Na Reseterze użytkownik o pseudonimie ket potwierdził, że otrzymał grę wcześniej i grał 7 godzin, więc może przedstawić swoje pierwsze wrażenia. W tym czasie pokonał jednego z czterech głównych bossów.
„Ogólnie rzecz biorąc, dałbym tej grze jak na razie 7/10. Gdyby nie słabe teksty, niezręczny voice acting i mierna prezentacja to byłoby 8/10, bo parkour i walka są całkiem niezłe. Parkour jest prosty, ale przyjemny w użyciu, ponieważ Frey po prostu prześlizguje się przez środowisko z dobrze wykonanymi animacjami”.
Zainteresowany potwierdził, że pojedynki są „zaskakująco wymagające” nawet na normalnym poziomie trudności. Rywale posiadają mocne ataki, a parkour nie pozwala uniknąć wszystkich ciosów – cały czas należy zwracać uwagę na działania wrogów.
„Różnorodność wrogów jest jak dotąd przyzwoita: podstawowe tłumy zombie, faceci z tarczami, których musisz obejść, aby zadać mnóstwo obrażeń, latający wrogowie, dzikie zakażone zwierzęta, takie jak jelenie i lwy. Są też opcjonalni bossowie w krótkich lochach, w których możesz się zagłębić, aby zdobyć więcej lore i XP. Jak na razie podoba mi się magia, choć szkoda, że nie dali wcześniej drugiego drzewka umiejętności”.
Otwarty świat wydaje się typowy, ponieważ możemy w nim znaleźć sporo rzeczy typu „idź tu i zabij tego”, a jest też kilka dodatkowych aktywności, które zostały docenione przez gracza. Zadania poboczne również wydają się przyzwoite.
Gracz skonfrontował również zarzuty dotyczące protagonistki i jej „kryminalnej przeszłości” – pierwsze wydarzenia pozwalają sądzić, że nie jest to typowe, stereotypowe przedstawienie postaci, ponieważ ma to większy sens.

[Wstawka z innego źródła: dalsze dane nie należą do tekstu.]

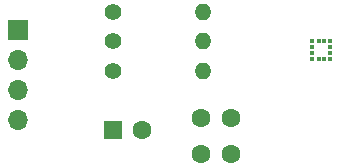
<source format=gbr>
%TF.GenerationSoftware,KiCad,Pcbnew,7.0.10*%
%TF.CreationDate,2024-05-09T00:22:21+08:00*%
%TF.ProjectId,pcb.rescue,7063622e-7265-4736-9375-652e6b696361,rev?*%
%TF.SameCoordinates,Original*%
%TF.FileFunction,Soldermask,Top*%
%TF.FilePolarity,Negative*%
%FSLAX46Y46*%
G04 Gerber Fmt 4.6, Leading zero omitted, Abs format (unit mm)*
G04 Created by KiCad (PCBNEW 7.0.10) date 2024-05-09 00:22:21*
%MOMM*%
%LPD*%
G01*
G04 APERTURE LIST*
%ADD10C,1.400000*%
%ADD11O,1.400000X1.400000*%
%ADD12C,1.600000*%
%ADD13R,0.375000X0.350000*%
%ADD14R,0.350000X0.375000*%
%ADD15R,1.600000X1.600000*%
%ADD16R,1.700000X1.700000*%
%ADD17O,1.700000X1.700000*%
G04 APERTURE END LIST*
D10*
%TO.C,R3*%
X141000000Y-83000000D03*
D11*
X148620000Y-83000000D03*
%TD*%
D12*
%TO.C,C1*%
X151000000Y-95000000D03*
X148500000Y-95000000D03*
%TD*%
D10*
%TO.C,R2*%
X141000000Y-88000000D03*
D11*
X148620000Y-88000000D03*
%TD*%
D12*
%TO.C,C3*%
X151000000Y-92000000D03*
X148500000Y-92000000D03*
%TD*%
D13*
%TO.C,U1*%
X157917500Y-85477500D03*
X157917500Y-85977500D03*
X157917500Y-86477500D03*
X157917500Y-86977500D03*
D14*
X158430000Y-86990000D03*
X158930000Y-86990000D03*
D13*
X159442500Y-86977500D03*
X159442500Y-86477500D03*
X159442500Y-85977500D03*
X159442500Y-85477500D03*
D14*
X158930000Y-85465000D03*
X158430000Y-85465000D03*
%TD*%
D15*
%TO.C,C2*%
X141000000Y-93000000D03*
D12*
X143500000Y-93000000D03*
%TD*%
D10*
%TO.C,R1*%
X141000000Y-85500000D03*
D11*
X148620000Y-85500000D03*
%TD*%
D16*
%TO.C,J1*%
X133000000Y-84500000D03*
D17*
X133000000Y-87040000D03*
X133000000Y-89580000D03*
X133000000Y-92120000D03*
%TD*%
M02*

</source>
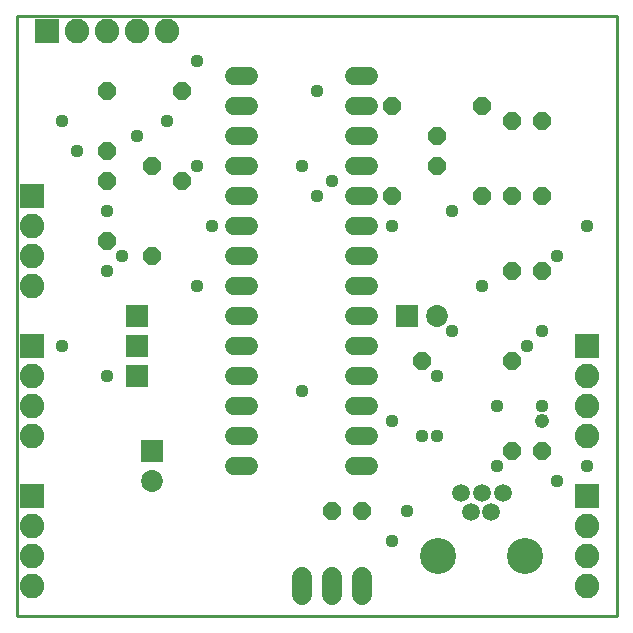
<source format=gts>
G75*
G70*
%OFA0B0*%
%FSLAX24Y24*%
%IPPOS*%
%LPD*%
%AMOC8*
5,1,8,0,0,1.08239X$1,22.5*
%
%ADD10C,0.0100*%
%ADD11C,0.0600*%
%ADD12OC8,0.0600*%
%ADD13R,0.0730X0.0730*%
%ADD14R,0.0730X0.0730*%
%ADD15C,0.0730*%
%ADD16C,0.0680*%
%ADD17C,0.0595*%
%ADD18C,0.1202*%
%ADD19R,0.0820X0.0820*%
%ADD20C,0.0820*%
%ADD21C,0.0437*%
%ADD22C,0.0476*%
D10*
X000151Y000151D02*
X000151Y020151D01*
X020151Y020151D01*
X020151Y000151D01*
X000151Y000151D01*
D11*
X007391Y005151D02*
X007911Y005151D01*
X007911Y006151D02*
X007391Y006151D01*
X007391Y007151D02*
X007911Y007151D01*
X007911Y008151D02*
X007391Y008151D01*
X007391Y009151D02*
X007911Y009151D01*
X007911Y010151D02*
X007391Y010151D01*
X007391Y011151D02*
X007911Y011151D01*
X007911Y012151D02*
X007391Y012151D01*
X007391Y013151D02*
X007911Y013151D01*
X007911Y014151D02*
X007391Y014151D01*
X007391Y015151D02*
X007911Y015151D01*
X007911Y016151D02*
X007391Y016151D01*
X007391Y017151D02*
X007911Y017151D01*
X007911Y018151D02*
X007391Y018151D01*
X011391Y018151D02*
X011911Y018151D01*
X011911Y017151D02*
X011391Y017151D01*
X011391Y016151D02*
X011911Y016151D01*
X011911Y015151D02*
X011391Y015151D01*
X011391Y014151D02*
X011911Y014151D01*
X011911Y013151D02*
X011391Y013151D01*
X011391Y012151D02*
X011911Y012151D01*
X011911Y011151D02*
X011391Y011151D01*
X011391Y010151D02*
X011911Y010151D01*
X011911Y009151D02*
X011391Y009151D01*
X011391Y008151D02*
X011911Y008151D01*
X011911Y007151D02*
X011391Y007151D01*
X011391Y006151D02*
X011911Y006151D01*
X011911Y005151D02*
X011391Y005151D01*
D12*
X011651Y003651D03*
X010651Y003651D03*
X013651Y008651D03*
X016651Y008651D03*
X016651Y005651D03*
X017651Y005651D03*
X017651Y011651D03*
X016651Y011651D03*
X016651Y014151D03*
X015651Y014151D03*
X014151Y015151D03*
X014151Y016151D03*
X012651Y017151D03*
X012651Y014151D03*
X015651Y017151D03*
X016651Y016651D03*
X017651Y016651D03*
X017651Y014151D03*
X005651Y014651D03*
X004651Y015151D03*
X003151Y014651D03*
X003151Y015651D03*
X003151Y017651D03*
X005651Y017651D03*
X003151Y012651D03*
X004651Y012151D03*
D13*
X004151Y010151D03*
X004151Y009151D03*
X004151Y008151D03*
D14*
X004651Y005651D03*
X013151Y010151D03*
D15*
X014151Y010151D03*
X004651Y004651D03*
D16*
X009651Y001451D02*
X009651Y000851D01*
X010651Y000851D02*
X010651Y001451D01*
X011651Y001451D02*
X011651Y000851D01*
D17*
X014981Y004251D03*
X015291Y003631D03*
X015981Y003631D03*
X015651Y004251D03*
X016351Y004251D03*
D18*
X017088Y002151D03*
X014214Y002151D03*
D19*
X019151Y004151D03*
X019151Y009151D03*
X001151Y019651D03*
X000651Y014151D03*
X000651Y009151D03*
X000651Y004151D03*
D20*
X000651Y003151D03*
X000651Y002151D03*
X000651Y001151D03*
X000651Y006151D03*
X000651Y007151D03*
X000651Y008151D03*
X000651Y011151D03*
X000651Y012151D03*
X000651Y013151D03*
X002151Y019651D03*
X003151Y019651D03*
X004151Y019651D03*
X005151Y019651D03*
X019151Y008151D03*
X019151Y007151D03*
X019151Y006151D03*
X019151Y003151D03*
X019151Y002151D03*
X019151Y001151D03*
D21*
X018151Y004651D03*
X019151Y005151D03*
X017651Y007151D03*
X016151Y007151D03*
X016151Y005151D03*
X014151Y006151D03*
X013651Y006151D03*
X012651Y006651D03*
X014151Y008151D03*
X014651Y009651D03*
X015651Y011151D03*
X017151Y009151D03*
X017651Y009651D03*
X018151Y012151D03*
X019151Y013151D03*
X014651Y013651D03*
X012651Y013151D03*
X010651Y014651D03*
X010151Y014151D03*
X009651Y015151D03*
X010151Y017651D03*
X006151Y018651D03*
X005151Y016651D03*
X004151Y016151D03*
X002151Y015651D03*
X001651Y016651D03*
X003151Y013651D03*
X003651Y012151D03*
X003151Y011651D03*
X001651Y009151D03*
X003151Y008151D03*
X006151Y011151D03*
X006651Y013151D03*
X006151Y015151D03*
X009651Y007651D03*
X013151Y003651D03*
X012651Y002651D03*
D22*
X017651Y006651D03*
M02*

</source>
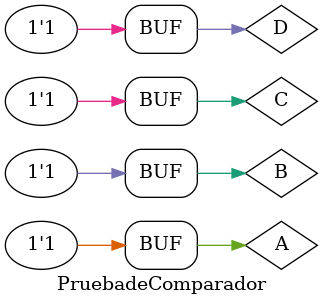
<source format=v>
`timescale 1ns / 1ps


module PruebadeComparador;

	// Inputs
	reg A;
	reg B;
	reg C;
	reg D;

	// Outputs
	wire F1;
	wire F2;
	wire F3;

	// Instantiate the Unit Under Test (UUT)
	Comparador uut (
		.A(A), 
		.B(B), 
		.C(C), 
		.D(D), 
		.F1(F1), 
		.F2(F2), 
		.F3(F3)
	);

	initial begin
		// Initialize Inputs
		A = 0;
		B = 0;
		C = 0;
		D = 0;

		// Wait 100 ns for global reset to finish
		#100;
        
		// Add stimulus here
		
		A = 0;
		B = 0;
		C = 0;
		D = 1;		
		 #100;

		A = 0;
		B = 0;
		C = 1;
		D = 0;		
		 #100;

		A = 0;
		B = 0;
		C = 1;
		D = 1;		
		 #100;

		A = 0;
		B = 1;
		C = 0;
		D = 0;		
		 #100;		 

		A = 0;
		B = 1;
		C = 0;
		D = 1;		
		 #100;

		A = 0;
		B = 1;
		C = 1;
		D = 0;		
		 #100;

		A = 0;
		B = 1;
		C = 1;
		D = 1;		
		 #100;

		A = 1;
		B = 0;
		C = 0;
		D = 0;		
		 #100;
		 
		A = 1;
		B = 0;
		C = 0;
		D = 1;		
		 #100;

		A = 1;
		B = 0;
		C = 1;
		D = 0;		
		 #100;

		A = 1;
		B = 0;
		C = 1;
		D = 1;		
		 #100;

		A = 1;
		B = 1;
		C = 0;
		D = 0;		
		 #100;		 

		A = 1;
		B = 1;
		C = 0;
		D = 1;		
		 #100;

		A = 1;
		B = 1;
		C = 1;
		D = 0;		
		 #100;

		A = 1;
		B = 1;
		C = 1;
		D = 1;		
		 #100;
		 
	end
      
endmodule


</source>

Problemem okazuje się jednak sama Frey i jej dialogi, które często nie są trafione i zdaniem zainteresowanego są po prostu żenujące. Scenarzyści w pierwszych godzinach kilkukrotnie próbowali zadbać o zabawne wątki, ale te nie zostały najlepiej odebrane. Interesująco natomiast zapowiada się świat, ponieważ w grze możemy natrafić na masę dzienników tekstowych, które prezentują wydarzenia przed akcją produkcji i wydają się naprawdę ciekawe.
Gracz sprawdza Forspoken w trybie wydajnościowym na PS5, ale czasami zdarzają się spadki animacji. Są momenty, gdy ekran się mocniej rozmywa (Frey przechodzi przez niektóre drzwi), ale oprawa „wydaje się w porządku” – choć nie możecie liczyć na „nic powalającego”. ket podkreśla jednocześnie, że nie gra na dużym telewizorze, jednak nie powinniśmy oczekiwać next-genowej grafiki.